После 23-летнего перерыва Мура вместе с Джорджем Уайденфельдом посетила Москву в ноябре 1959 года, а затем бывала в Москве в качестве гостьи Екатерины Павловны или Тимоши еще несколько раз: в 1961,1962,1965, 1968 годах. В один из приездов она, вместе с Тимошей и Людмилой Толстой, совершила поездку по Волге. В 1968 году участвовала в официальных торжествах по случаю столетия Горького. Мура умерла на восемьдесят третьем году жизни в ноябре 1974 года в любимой ею и Горьким Италии, куда двумя месяцами раньше переехала к жившему там сыну. Так мистическим образом Италия закольцевала судьбы Буревестника и Железной Женщины: ему не удалось вырваться туда из московской клетки, Мура уехала в Италию умирать без него.

ЛИПА — Олимпиада Дмитриевна Черткова — не покинула горьковский дом, хотя и получила в Москве самостоятельную квартирку. Еще в 1934 году Горький выхлопотал для нее небольшую «персональную» Пенсию, что дало ей известную независимость. Краткие воспоминания, которые она продиктовала и которые многие десятилетия оставались в недоступной части горьковского архива, отличаются простотой, безыскусностью и правдой. «Рыжая Лапа» оказалась достойной горьковского доверия и его закатной любви. «Начинал свою жизнь с акушеркой, — говорил Горький незадолго до смерти, — с акушеркой кончаю». По его словам, Липа, которую он ласкою называл Чертовкой, «мягким веничком» смахивала с него «накопившуюся пыль». Памятью об этом были наполнены для нее все оставшиеся ей годы. Липа умерла в 1951 году. Ей было 73 года.

Жизнь ТИМОШИ — Надежды Алексеевны Пешковой — сложилась драматически. Видимо, в ее пленительной красоте было нечто зловещее, не только обрекавшее на гибель всех, кого притягивал к себе ее загадочный магнит, но и ей самой сулившее только муки.

После всех потрясений, связанных с Максом, Толстым и Ягодой, Тимоша тоже возмечтала о тихой пристани, найдя ее в талантливом, подававшем большие надежды ученом-филологе Иване Лупполе, который после смерти Горького возглавил Институт мировой литературы. Труды Луппола о французских просветителях и классиках французской литературы высоко ценились специалистами. Его заприметил еще сам Горький и приблизил к себе. Доклад, который Луппол подготовил и прочитал на Парижском конгрессе 1935 года, Горький лично отредактировал. В январе 1939 года Луппол стал академиком. Перед ним, казалось, открылась великолепная перспектива для дальнейшей карьеры, а для Тимоши спокойная жизнь без потрясений.

В августе 1940 года Тимоша и Луппол, полные радужных надежд, уехали отдыхать на Кавказ, откуда Тимоша, и то не сразу, вернулась одна. Луппола арестовали, а Тимошу, продержав очень короткое время, отпустили: возможно, соответствующее указание дал Сталин — ближайшая горьковская родня могла «числиться» только за ним.

* **ЧТО ТРЕБУЕТСЯ**
Перепишите отрывок текста о близких Горького от слов «После всех потрясений, связанных» до слов «жизнь без потрясений.» включительно, заменив «академиком» на «членом-корреспондентом».

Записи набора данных
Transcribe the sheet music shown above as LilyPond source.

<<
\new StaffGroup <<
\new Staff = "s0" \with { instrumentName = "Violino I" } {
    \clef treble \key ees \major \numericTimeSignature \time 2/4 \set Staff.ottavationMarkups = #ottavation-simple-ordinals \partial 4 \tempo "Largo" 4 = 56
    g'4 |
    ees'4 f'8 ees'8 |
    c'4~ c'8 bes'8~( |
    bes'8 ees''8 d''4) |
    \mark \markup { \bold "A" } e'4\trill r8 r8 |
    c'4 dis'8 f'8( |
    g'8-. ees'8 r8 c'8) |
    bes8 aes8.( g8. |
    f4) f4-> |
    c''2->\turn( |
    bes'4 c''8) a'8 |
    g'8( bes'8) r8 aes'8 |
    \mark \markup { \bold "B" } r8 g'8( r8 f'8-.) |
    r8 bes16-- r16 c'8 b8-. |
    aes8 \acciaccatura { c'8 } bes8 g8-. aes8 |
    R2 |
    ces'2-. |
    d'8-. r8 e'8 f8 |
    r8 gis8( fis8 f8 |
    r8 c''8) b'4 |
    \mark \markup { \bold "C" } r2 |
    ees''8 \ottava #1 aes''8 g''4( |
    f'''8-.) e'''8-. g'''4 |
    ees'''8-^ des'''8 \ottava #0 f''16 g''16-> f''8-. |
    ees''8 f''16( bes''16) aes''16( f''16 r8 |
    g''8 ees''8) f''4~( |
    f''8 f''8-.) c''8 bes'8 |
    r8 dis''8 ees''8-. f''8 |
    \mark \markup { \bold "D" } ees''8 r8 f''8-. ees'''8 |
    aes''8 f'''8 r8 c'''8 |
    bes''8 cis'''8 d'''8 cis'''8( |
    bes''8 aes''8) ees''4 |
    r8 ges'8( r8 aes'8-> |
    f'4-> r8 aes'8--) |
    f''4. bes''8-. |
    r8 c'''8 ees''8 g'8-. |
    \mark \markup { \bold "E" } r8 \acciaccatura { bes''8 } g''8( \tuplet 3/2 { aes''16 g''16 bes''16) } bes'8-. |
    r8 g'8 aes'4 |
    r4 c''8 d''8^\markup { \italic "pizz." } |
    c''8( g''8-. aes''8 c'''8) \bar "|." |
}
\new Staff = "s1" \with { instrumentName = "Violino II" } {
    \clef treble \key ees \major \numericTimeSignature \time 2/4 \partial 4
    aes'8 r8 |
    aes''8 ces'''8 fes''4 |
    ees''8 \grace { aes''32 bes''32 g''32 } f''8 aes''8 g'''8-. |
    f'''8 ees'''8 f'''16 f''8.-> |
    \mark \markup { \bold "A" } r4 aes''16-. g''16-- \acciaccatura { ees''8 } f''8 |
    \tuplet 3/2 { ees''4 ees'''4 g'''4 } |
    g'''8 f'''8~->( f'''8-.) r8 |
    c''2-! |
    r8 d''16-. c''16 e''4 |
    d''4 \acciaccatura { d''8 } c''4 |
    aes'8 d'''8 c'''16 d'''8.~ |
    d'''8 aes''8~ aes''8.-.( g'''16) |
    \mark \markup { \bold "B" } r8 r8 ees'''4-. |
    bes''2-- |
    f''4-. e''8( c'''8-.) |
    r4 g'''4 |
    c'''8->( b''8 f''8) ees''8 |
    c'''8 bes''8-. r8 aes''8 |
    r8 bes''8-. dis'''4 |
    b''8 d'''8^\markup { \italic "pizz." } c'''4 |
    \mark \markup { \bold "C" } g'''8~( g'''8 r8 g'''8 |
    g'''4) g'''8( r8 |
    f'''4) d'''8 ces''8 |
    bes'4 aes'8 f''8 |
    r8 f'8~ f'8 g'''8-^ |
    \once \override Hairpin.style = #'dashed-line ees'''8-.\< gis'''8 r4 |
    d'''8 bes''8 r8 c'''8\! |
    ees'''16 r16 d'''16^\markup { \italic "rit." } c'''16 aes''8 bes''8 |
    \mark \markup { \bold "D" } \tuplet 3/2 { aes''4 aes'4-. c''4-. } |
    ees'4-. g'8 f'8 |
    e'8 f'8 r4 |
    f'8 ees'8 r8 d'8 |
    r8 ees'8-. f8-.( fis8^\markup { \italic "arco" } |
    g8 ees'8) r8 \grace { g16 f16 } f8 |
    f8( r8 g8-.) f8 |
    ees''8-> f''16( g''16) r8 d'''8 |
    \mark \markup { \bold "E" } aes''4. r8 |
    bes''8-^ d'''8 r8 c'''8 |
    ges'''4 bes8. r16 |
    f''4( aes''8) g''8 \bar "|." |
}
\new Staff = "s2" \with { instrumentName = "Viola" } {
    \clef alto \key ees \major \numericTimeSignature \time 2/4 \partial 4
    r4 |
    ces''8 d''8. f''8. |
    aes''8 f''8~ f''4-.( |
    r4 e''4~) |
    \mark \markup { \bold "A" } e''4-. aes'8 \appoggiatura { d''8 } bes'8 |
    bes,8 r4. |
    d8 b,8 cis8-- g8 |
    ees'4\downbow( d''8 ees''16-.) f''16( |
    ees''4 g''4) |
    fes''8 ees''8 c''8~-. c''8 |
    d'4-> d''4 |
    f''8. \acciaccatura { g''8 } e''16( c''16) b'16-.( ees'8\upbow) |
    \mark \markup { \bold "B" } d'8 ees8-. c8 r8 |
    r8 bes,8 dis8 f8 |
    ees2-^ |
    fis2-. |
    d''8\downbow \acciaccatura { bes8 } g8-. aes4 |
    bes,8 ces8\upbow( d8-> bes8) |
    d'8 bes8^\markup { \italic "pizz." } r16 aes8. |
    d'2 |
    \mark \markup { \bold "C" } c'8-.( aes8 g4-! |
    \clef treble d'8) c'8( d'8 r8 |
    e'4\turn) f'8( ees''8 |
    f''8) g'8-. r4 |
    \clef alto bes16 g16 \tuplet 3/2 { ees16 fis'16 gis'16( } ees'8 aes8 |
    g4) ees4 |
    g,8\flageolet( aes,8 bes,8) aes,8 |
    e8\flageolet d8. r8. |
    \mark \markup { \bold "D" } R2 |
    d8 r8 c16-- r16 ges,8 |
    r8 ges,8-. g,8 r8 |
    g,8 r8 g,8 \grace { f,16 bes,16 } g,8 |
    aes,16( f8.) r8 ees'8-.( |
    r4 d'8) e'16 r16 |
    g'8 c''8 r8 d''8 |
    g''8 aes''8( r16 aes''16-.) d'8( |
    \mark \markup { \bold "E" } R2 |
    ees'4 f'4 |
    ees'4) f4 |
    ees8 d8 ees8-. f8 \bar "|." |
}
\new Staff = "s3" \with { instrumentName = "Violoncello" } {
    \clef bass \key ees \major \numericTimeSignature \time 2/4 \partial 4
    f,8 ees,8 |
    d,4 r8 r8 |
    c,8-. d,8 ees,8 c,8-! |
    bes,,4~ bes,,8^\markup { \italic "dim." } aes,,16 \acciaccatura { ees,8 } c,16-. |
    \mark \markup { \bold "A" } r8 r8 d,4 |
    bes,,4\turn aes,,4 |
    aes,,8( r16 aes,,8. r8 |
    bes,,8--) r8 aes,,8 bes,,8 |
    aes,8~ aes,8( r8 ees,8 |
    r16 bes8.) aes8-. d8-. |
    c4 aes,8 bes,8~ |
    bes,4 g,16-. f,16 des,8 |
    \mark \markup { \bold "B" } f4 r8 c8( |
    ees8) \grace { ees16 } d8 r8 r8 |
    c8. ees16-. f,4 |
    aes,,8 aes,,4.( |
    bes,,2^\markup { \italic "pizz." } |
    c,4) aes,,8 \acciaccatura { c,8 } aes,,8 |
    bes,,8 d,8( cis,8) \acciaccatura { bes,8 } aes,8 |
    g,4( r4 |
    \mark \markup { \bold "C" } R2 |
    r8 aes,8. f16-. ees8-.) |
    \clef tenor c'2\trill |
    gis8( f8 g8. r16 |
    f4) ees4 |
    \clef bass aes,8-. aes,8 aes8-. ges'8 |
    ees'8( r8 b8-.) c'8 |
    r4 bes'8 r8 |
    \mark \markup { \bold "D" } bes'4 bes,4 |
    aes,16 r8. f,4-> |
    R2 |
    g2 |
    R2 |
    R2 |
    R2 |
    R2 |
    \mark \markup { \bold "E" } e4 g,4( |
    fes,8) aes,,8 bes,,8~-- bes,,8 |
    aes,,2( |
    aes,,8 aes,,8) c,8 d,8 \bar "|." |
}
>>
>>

* **ОТВЕТ**
После всех потрясений, связанных с Максом, Толстым и Ягодой, Тимоша тоже возмечтала о тихой пристани, найдя ее в талантливом, подававшем большие надежды ученом-филологе Иване Лупполе, который после смерти Горького возглавил Институт мировой литературы. Труды Луппола о французских просветителях и классиках французской литературы высоко ценились специалистами. Его заприметил еще сам Горький и приблизил к себе. Доклад, который Луппол подготовил и прочитал на Парижском конгрессе 1935 года, Горький лично отредактировал. В январе 1939 года Луппол стал членом-корреспондентом. Перед ним, казалось, открылась великолепная перспектива для дальнейшей карьеры, а для Тимоши спокойная жизнь без потрясений.